Aux côtés de notre bien aimé Hölderlin, Novalis (1772 – 1801) est une des figures éminemment attirantes du premier romantisme allemand. Son oeuvre ne supporte pas les cases, rien ne sert d’essayer de distinguer la littérature de l’essai philosophique, le roman, le conte, la prose de la poésie. Publié chez Allia, ce recueil de fragments de tailles diverses numérotés de 1 à 703, tous rédigés dans les derniers mois de sa vie, a pour sujet d’étude aussi bien les sciences exactes que les spéculations esthétiques et philosophiques. Et c’est un plaisir d’esthète que de picorer au hasard des pages ces miscellanées livrées en pâture, comme des croquis vif d’une pensée toujours en cours.

“301. Essais pour produire du salpêtre. L’eau ne devrait-elle pas absorber l’azote ?”

Dans son excellente préface, Olivier Schefer – à qui l’on doit aussi la traduction vive et acérée de ces aphorismes – précise qu’il s’agit plus de « notes, remarques, idées multiples qui assaillent l’esprit alerte de Novalis que de fragments au sens romantique du terme ». L’auteur aimait les nommer « semences littéraires ».

“504. Les poètes sont à la fois des isolants et des conducteurs du courant poétique.”

La figure du Christ comme symbole de l’unité du mythe, de la poésie et de la religion est centrale. L’histoire de l’humanité, l’âge d’or perdu et à venir (car un jour se fera le règne de la poésie !) sont également des thèmes récurrents. A la différence du roman français, Novalis aspire à créer une oeuvre poétique totale. Son projet à visée encyclopédique ne sera pas achevé mais dès les premières lignes, la poésie (donc l’art) apparaît comme principe ordonnateur et unificateur du monde.
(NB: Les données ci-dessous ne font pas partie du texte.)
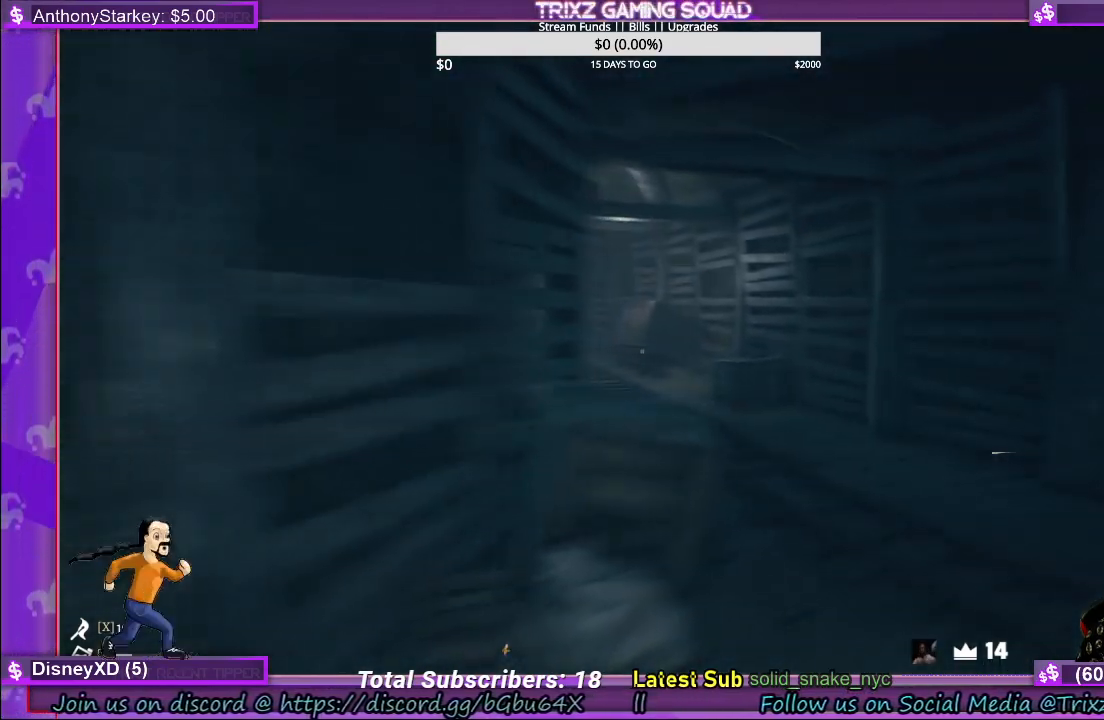
{"keys": ["shift", "w"], "mouse": [], "events": [[150, "d", "up"]]}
Et comme s’il apprivoisait depuis toujours sa fin précoce (à 29 ans, de la tuberculose), il écrit suite à la mort de son si jeune et véritable amour Sophie, son « initiatrice aux mystères de l’au-delà » : « Je veux mourir joyeux comme un jeune poète ». Vœux prophétique, ses lecteurs d’aujourd’hui attendris, amusés, captivés naviguent dans les mots de cet esprit curieux du monde, attentif à la beauté, inépuisable orpailleur de sens.

“703. L’amour a depuis toujours joué des romans ou l’art d’aimer a toujours été romantique.”